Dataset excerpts

╭──

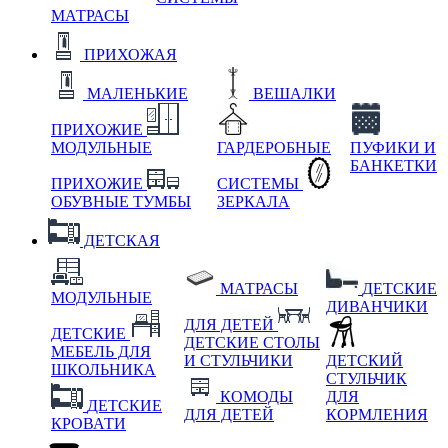
МАТРАСЫ
ПРИХОЖАЯ
МАЛЕНЬКИЕ
ВЕШАЛКИ
ПРИХОЖИЕ
МОДУЛЬНЫЕ
ГАРДЕРОБНЫЕ
ПУФИКИ И
БАНКЕТКИ
ПРИХОЖИЕ
СИСТЕМЫ
ОБУВНЫЕ ТУМБЫ
ЗЕРКАЛА
ДЕТСКАЯ
МАТРАСЫ
ДЕТСКИЕ
МОДУЛЬНЫЕ
ДИВАНЧИКИ
ДЛЯ ДЕТЕЙ
ДЕТСКИЕ
ДЕТСКИЕ СТОЛЫ
МЕБЕЛЬ ДЛЯ
И СТУЛЬЧИКИ
ДЕТСКИЙ
ШКОЛЬНИКА
СТУЛЬЧИК
КОМОДЫ
ДЛЯ
ДЕТСКИЕ
ДЛЯ ДЕТЕЙ
КОРМЛЕНИЯ
КРОВАТИ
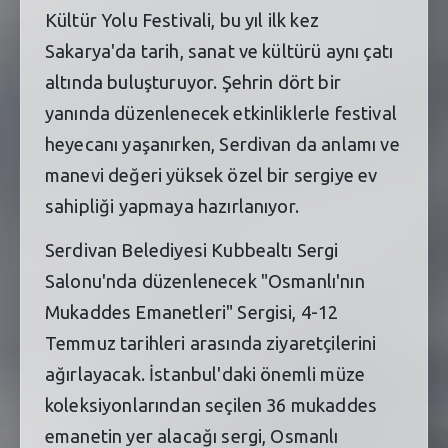
Kültür Yolu Festivali, bu yıl ilk kez
Sakarya'da tarih, sanat ve kültürü aynı çatı
altında buluşturuyor. Şehrin dört bir
yanında düzenlenecek etkinliklerle festival
heyecanı yaşanırken, Serdivan da anlamı ve
manevi değeri yüksek özel bir sergiye ev
sahipliği yapmaya hazırlanıyor.
Serdivan Belediyesi Kubbealtı Sergi
Salonu'nda düzenlenecek "Osmanlı'nın
Mukaddes Emanetleri" Sergisi, 4-12
Temmuz tarihleri arasında ziyaretçilerini
ağırlayacak. İstanbul'daki önemli müze
koleksiyonlarından seçilen 36 mukaddes
emanetin yer alacağı sergi, Osmanlı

╰──

What lines hold the string "Osmanlı"? Pick them out of the data.

Result of the exercise:
Salonu'nda düzenlenecek "Osmanlı'nın
emanetin yer alacağı sergi, Osmanlı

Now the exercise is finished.